Die spanische politische Bühne steht vor drastischen Veränderungen, nachdem Yolanda Díaz ihren Rückzug von der Kandidatur als Führungsfigur der linken Koalition angekündigt hat. Die aussichtsreichsten Anwärter, darunter die Minister Ernest Urtasun und Pablo Bustinduy, lehnen eine Nachfolge öffentlich ab. Die Situation wird durch den Boykott der Feierlichkeiten zum Tag Andalusiens durch Politiker der PSOE weiter verkompliziert.

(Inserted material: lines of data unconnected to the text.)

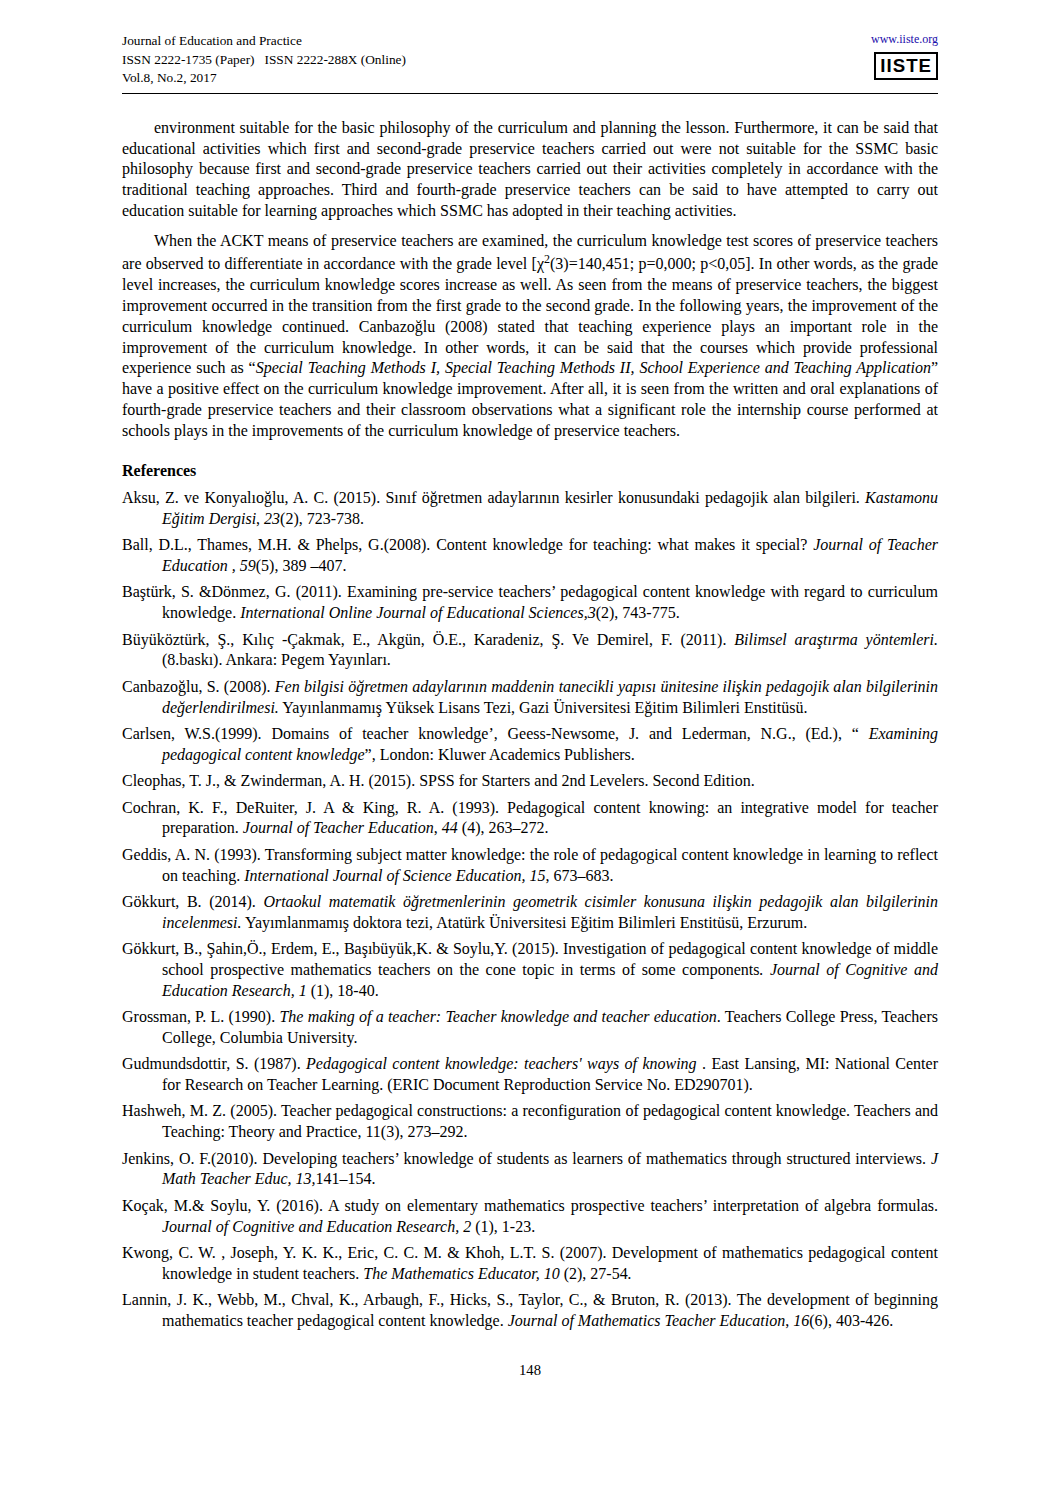Journal of Education and Practice
ISSN 2222-1735 (Paper) ISSN 2222-288X (Online)
Vol.8, No.2, 2017
www.iiste.org
IISTE
environment suitable for the basic philosophy of the curriculum and planning the lesson. Furthermore, it can be said that educational activities which first and second-grade preservice teachers carried out were not suitable for the SSMC basic philosophy because first and second-grade preservice teachers carried out their activities completely in accordance with the traditional teaching approaches. Third and fourth-grade preservice teachers can be said to have attempted to carry out education suitable for learning approaches which SSMC has adopted in their teaching activities.
When the ACKT means of preservice teachers are examined, the curriculum knowledge test scores of preservice teachers are observed to differentiate in accordance with the grade level [χ2(3)=140,451; p=0,000; p<0,05]. In other words, as the grade level increases, the curriculum knowledge scores increase as well. As seen from the means of preservice teachers, the biggest improvement occurred in the transition from the first grade to the second grade. In the following years, the improvement of the curriculum knowledge continued. Canbazoğlu (2008) stated that teaching experience plays an important role in the improvement of the curriculum knowledge. In other words, it can be said that the courses which provide professional experience such as “Special Teaching Methods I, Special Teaching Methods II, School Experience and Teaching Application” have a positive effect on the curriculum knowledge improvement. After all, it is seen from the written and oral explanations of fourth-grade preservice teachers and their classroom observations what a significant role the internship course performed at schools plays in the improvements of the curriculum knowledge of preservice teachers.
References
Aksu, Z. ve Konyalıoğlu, A. C. (2015). Sınıf öğretmen adaylarının kesirler konusundaki pedagojik alan bilgileri. Kastamonu Eğitim Dergisi, 23(2), 723-738.
Ball, D.L., Thames, M.H. & Phelps, G.(2008). Content knowledge for teaching: what makes it special? Journal of Teacher Education , 59(5), 389 –407.
Baştürk, S. &Dönmez, G. (2011). Examining pre-service teachers’ pedagogical content knowledge with regard to curriculum knowledge. International Online Journal of Educational Sciences,3(2), 743-775.
Büyüköztürk, Ş., Kılıç -Çakmak, E., Akgün, Ö.E., Karadeniz, Ş. Ve Demirel, F. (2011). Bilimsel araştırma yöntemleri. (8.baskı). Ankara: Pegem Yayınları.
Canbazoğlu, S. (2008). Fen bilgisi öğretmen adaylarının maddenin tanecikli yapısı ünitesine ilişkin pedagojik alan bilgilerinin değerlendirilmesi. Yayınlanmamış Yüksek Lisans Tezi, Gazi Üniversitesi Eğitim Bilimleri Enstitüsü.
Carlsen, W.S.(1999). Domains of teacher knowledge’, Geess-Newsome, J. and Lederman, N.G., (Ed.), “ Examining pedagogical content knowledge”, London: Kluwer Academics Publishers.
Cleophas, T. J., & Zwinderman, A. H. (2015). SPSS for Starters and 2nd Levelers. Second Edition.
Cochran, K. F., DeRuiter, J. A & King, R. A. (1993). Pedagogical content knowing: an integrative model for teacher preparation. Journal of Teacher Education, 44 (4), 263–272.
Geddis, A. N. (1993). Transforming subject matter knowledge: the role of pedagogical content knowledge in learning to reflect on teaching. International Journal of Science Education, 15, 673–683.
Gökkurt, B. (2014). Ortaokul matematik öğretmenlerinin geometrik cisimler konusuna ilişkin pedagojik alan bilgilerinin incelenmesi. Yayımlanmamış doktora tezi, Atatürk Üniversitesi Eğitim Bilimleri Enstitüsü, Erzurum.
Gökkurt, B., Şahin,Ö., Erdem, E., Başıbüyük,K. & Soylu,Y. (2015). Investigation of pedagogical content knowledge of middle school prospective mathematics teachers on the cone topic in terms of some components. Journal of Cognitive and Education Research, 1 (1), 18-40.
Grossman, P. L. (1990). The making of a teacher: Teacher knowledge and teacher education. Teachers College Press, Teachers College, Columbia University.
Gudmundsdottir, S. (1987). Pedagogical content knowledge: teachers' ways of knowing . East Lansing, MI: National Center for Research on Teacher Learning. (ERIC Document Reproduction Service No. ED290701).
Hashweh, M. Z. (2005). Teacher pedagogical constructions: a reconfiguration of pedagogical content knowledge. Teachers and Teaching: Theory and Practice, 11(3), 273–292.
Jenkins, O. F.(2010). Developing teachers’ knowledge of students as learners of mathematics through structured interviews. J Math Teacher Educ, 13, 141–154.
Koçak, M.& Soylu, Y. (2016). A study on elementary mathematics prospective teachers’ interpretation of algebra formulas. Journal of Cognitive and Education Research, 2 (1), 1-23.
Kwong, C. W. , Joseph, Y. K. K., Eric, C. C. M. & Khoh, L.T. S. (2007). Development of mathematics pedagogical content knowledge in student teachers. The Mathematics Educator, 10 (2), 27-54.
Lannin, J. K., Webb, M., Chval, K., Arbaugh, F., Hicks, S., Taylor, C., & Bruton, R. (2013). The development of beginning mathematics teacher pedagogical content knowledge. Journal of Mathematics Teacher Education, 16(6), 403-426.
148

Rücktritt von Yolanda Díaz
Die Führungspersönlichkeit von Sumar verzichtet auf eine Kandidatur für das Amt des Premierministers, was zu Entscheidungslähmung und einer Führungskrise auf der spanischen Linken führt.
Boykott des Tages von Andalusien
Vizepremierministerin María Jesús Montero und Politiker der PSOE-A lehnen eine Teilnahme an den offiziellen regionalen Feierlichkeiten ab, was den Streit mit der PP verschärft.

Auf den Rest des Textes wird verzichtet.